* _Exercise_: Print each line from the start of the records below up through the line where "Rendered at 1275 by 1650 pixels." is found, exactly as given.

◆ ◆ ◆ ◆ ◆ ◆ ◆

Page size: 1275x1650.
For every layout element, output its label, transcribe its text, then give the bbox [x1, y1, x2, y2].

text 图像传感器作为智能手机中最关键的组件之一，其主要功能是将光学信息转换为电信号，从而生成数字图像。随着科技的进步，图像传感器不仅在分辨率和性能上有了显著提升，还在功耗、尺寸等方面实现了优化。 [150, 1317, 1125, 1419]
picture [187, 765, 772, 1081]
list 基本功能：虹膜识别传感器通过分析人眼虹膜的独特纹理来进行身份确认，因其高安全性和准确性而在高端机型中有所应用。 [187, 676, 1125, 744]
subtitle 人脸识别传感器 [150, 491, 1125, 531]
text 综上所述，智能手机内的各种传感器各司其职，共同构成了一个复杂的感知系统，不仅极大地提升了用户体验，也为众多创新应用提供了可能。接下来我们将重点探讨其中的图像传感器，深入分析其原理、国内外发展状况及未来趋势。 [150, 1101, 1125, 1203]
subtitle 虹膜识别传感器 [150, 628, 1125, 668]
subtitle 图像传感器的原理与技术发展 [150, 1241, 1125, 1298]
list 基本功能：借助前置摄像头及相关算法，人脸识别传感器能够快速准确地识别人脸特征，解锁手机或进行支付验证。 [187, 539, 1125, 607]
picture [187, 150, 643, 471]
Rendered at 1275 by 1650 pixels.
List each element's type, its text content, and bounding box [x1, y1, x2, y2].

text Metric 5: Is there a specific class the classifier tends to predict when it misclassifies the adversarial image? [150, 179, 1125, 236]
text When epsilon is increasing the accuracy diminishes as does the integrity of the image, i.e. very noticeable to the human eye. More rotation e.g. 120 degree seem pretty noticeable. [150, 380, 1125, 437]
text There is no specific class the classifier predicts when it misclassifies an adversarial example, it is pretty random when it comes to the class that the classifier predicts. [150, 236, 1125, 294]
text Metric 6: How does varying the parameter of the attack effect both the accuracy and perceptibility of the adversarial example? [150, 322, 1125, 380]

◆ ◆ ◆ ◆ ◆ ◆ ◆

* _Reply_:
Page size: 1275x1650.
For every layout element, output its label, transcribe its text, then give the bbox [x1, y1, x2, y2].

text 图像传感器作为智能手机中最关键的组件之一，其主要功能是将光学信息转换为电信号，从而生成数字图像。随着科技的进步，图像传感器不仅在分辨率和性能上有了显著提升，还在功耗、尺寸等方面实现了优化。 [150, 1317, 1125, 1419]
picture [187, 765, 772, 1081]
list 基本功能：虹膜识别传感器通过分析人眼虹膜的独特纹理来进行身份确认，因其高安全性和准确性而在高端机型中有所应用。 [187, 676, 1125, 744]
subtitle 人脸识别传感器 [150, 491, 1125, 531]
text 综上所述，智能手机内的各种传感器各司其职，共同构成了一个复杂的感知系统，不仅极大地提升了用户体验，也为众多创新应用提供了可能。接下来我们将重点探讨其中的图像传感器，深入分析其原理、国内外发展状况及未来趋势。 [150, 1101, 1125, 1203]
subtitle 虹膜识别传感器 [150, 628, 1125, 668]
subtitle 图像传感器的原理与技术发展 [150, 1241, 1125, 1298]
list 基本功能：借助前置摄像头及相关算法，人脸识别传感器能够快速准确地识别人脸特征，解锁手机或进行支付验证。 [187, 539, 1125, 607]
picture [187, 150, 643, 471]
Rendered at 1275 by 1650 pixels.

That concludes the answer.